/SVM-DonorsChoose

To predict whether a Classroom Project proposal will get approved or not using linear Support Vector Classifiers.

Primary LanguageJupyter Notebook

Objective

To predict whether a Classroom Project proposal will get approved or not using linear Support Vector Classifiers.

About DonorsChoose.org

DonorsChoose.org receives hundreds of thousands of project proposals each year for classroom projects in need of funding. Right now, a large number of volunteers is needed to manually screen each submission before it's approved to be posted on the DonorsChoose.org website.

Next year, DonorsChoose.org expects to receive close to 500,000 project proposals. As a result, there are three main problems they need to solve:

  • How to scale current manual processes and resources to screen 500,000 projects so that they can be posted as quickly and as efficiently as possible.
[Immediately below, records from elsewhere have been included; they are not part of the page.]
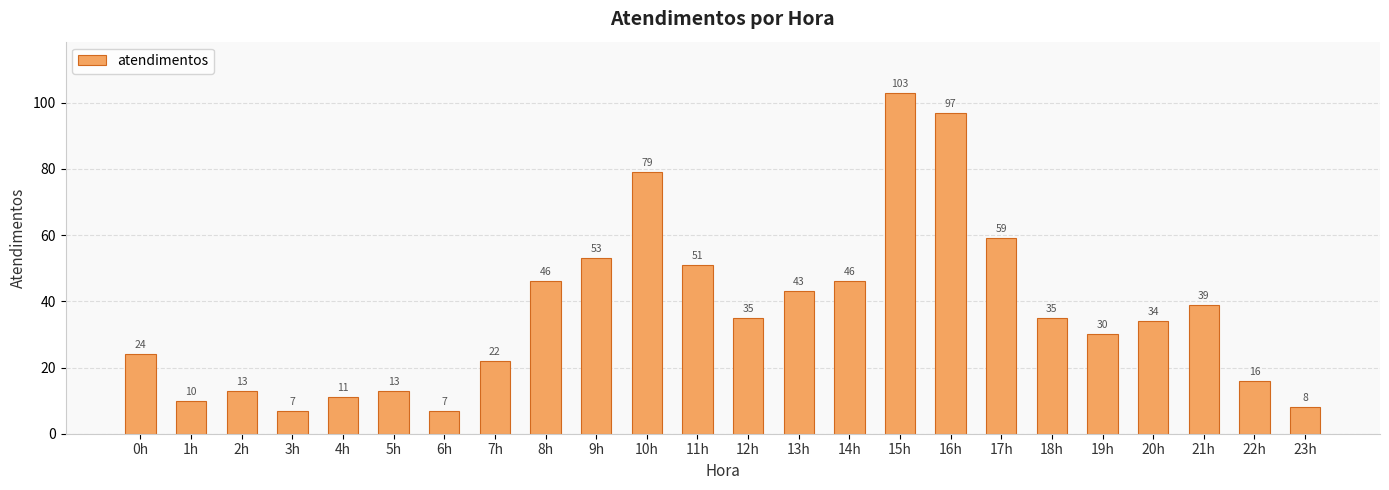

Approximately how many times larger is the value at 23h compared to 21h?

0.2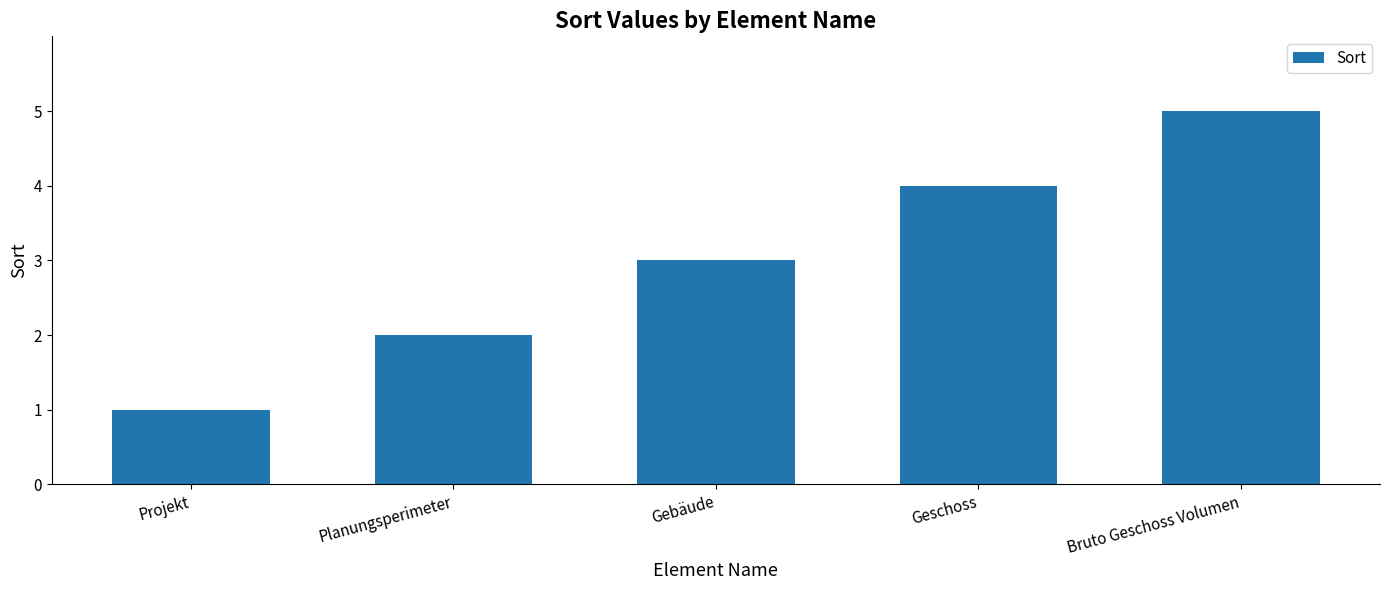

What is the value of the 2nd bar from the left?

2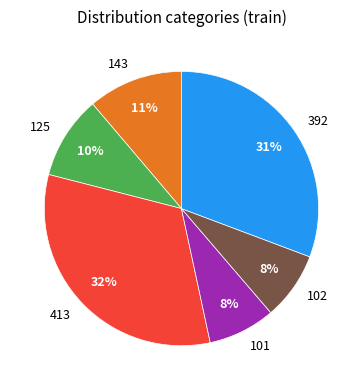

Which slice is the largest?

413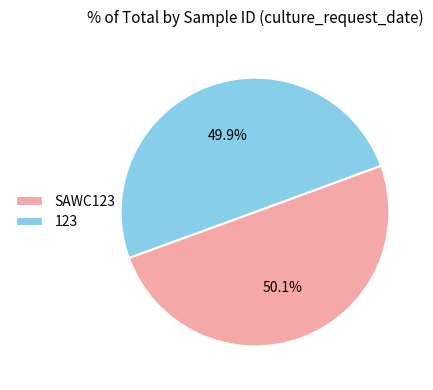

Approximately how many times larger is the value at SAWC123 compared to 123?

1.0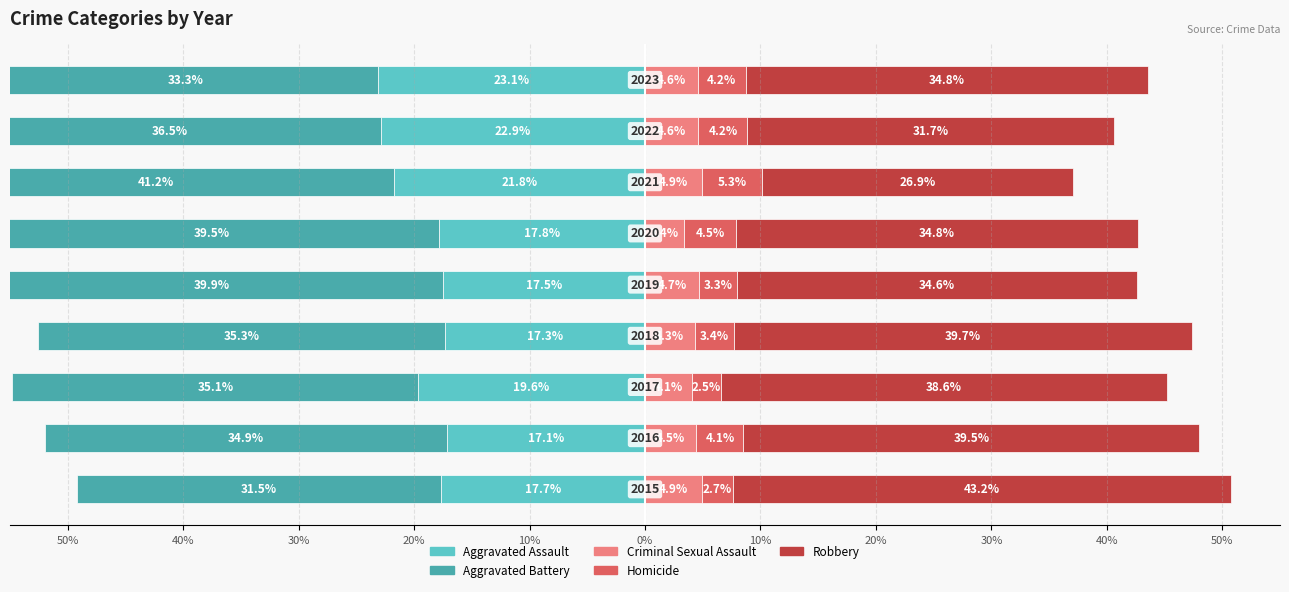

What is the difference between the Aggravated Battery values at 10% and 30%?

4.8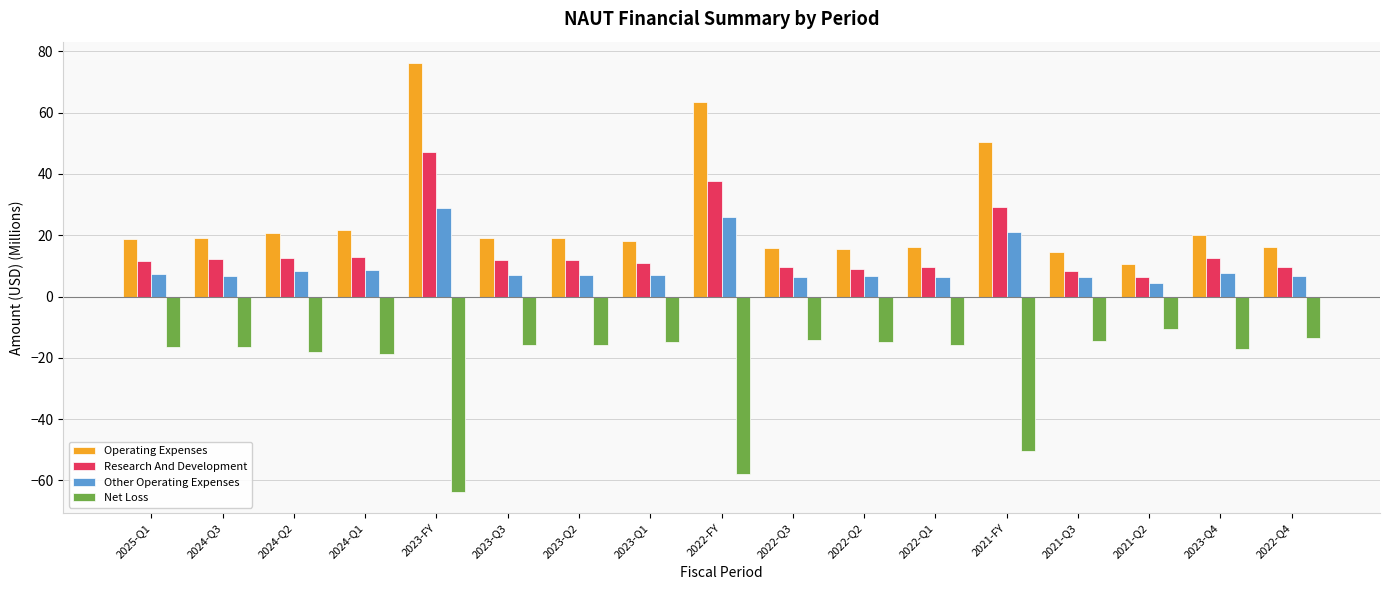

Where is Research And Development nearest to the value 26?

2021-FY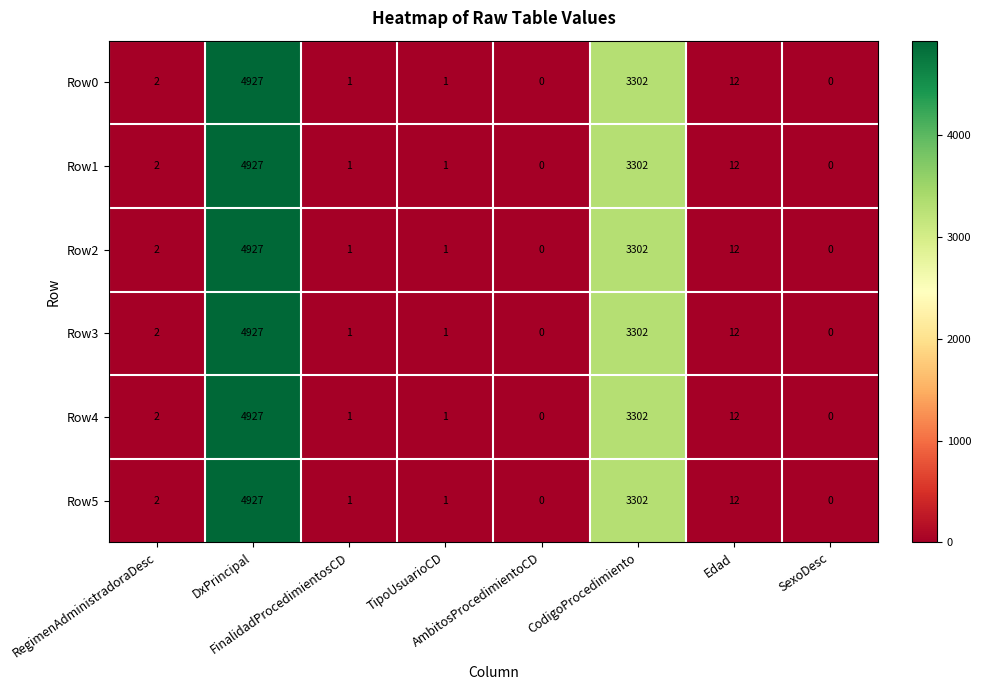

What is the average value of the Row0 series?

1031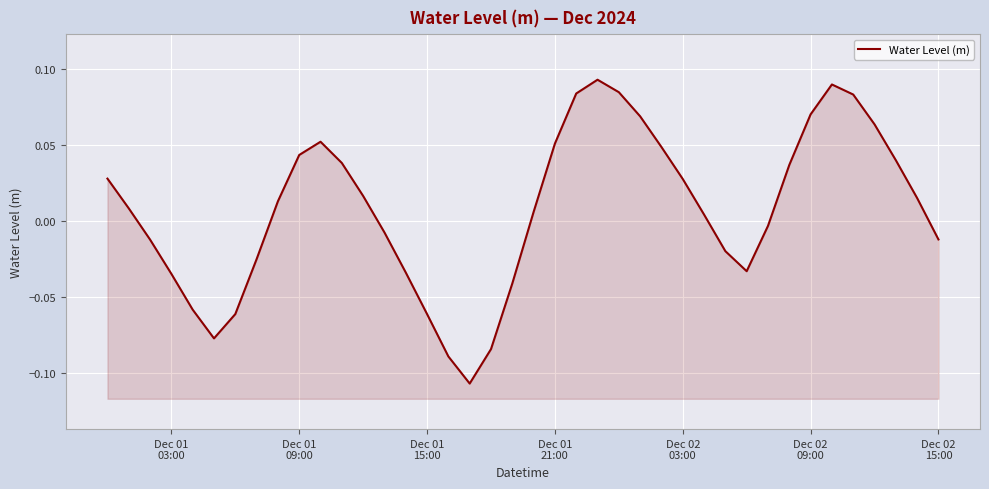

How many values are below zero?

17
  • How to increase the consistency of project vetting across different volunteers to improve the experience for teachers.

  • How to focus volunteer time on the applications that need the most assistance.

The goal of the competition is to predict whether or not a DonorsChoose.org project proposal submitted by a teacher will be approved, using the text of project descriptions as well as additional metadata about the project, teacher, and school. DonorsChoose.org can then use this information to identify projects most likely to need further review before approval.

Data set and other details

Visit: https://www.kaggle.com/c/donorschoose-application-screening/

Result Summary

Model: Linear SVC

Set Text vectorization Hyperparameter: C AUC_Score
1 BOW 0.0001 0.713
2 TF-IDF 0.01 0.718
3 AVG-W2V 0.1 0.692
4 TFIDF-W2V 0.001 0.689
5 SVD on TF-IDF(top n components) 0.01 0.712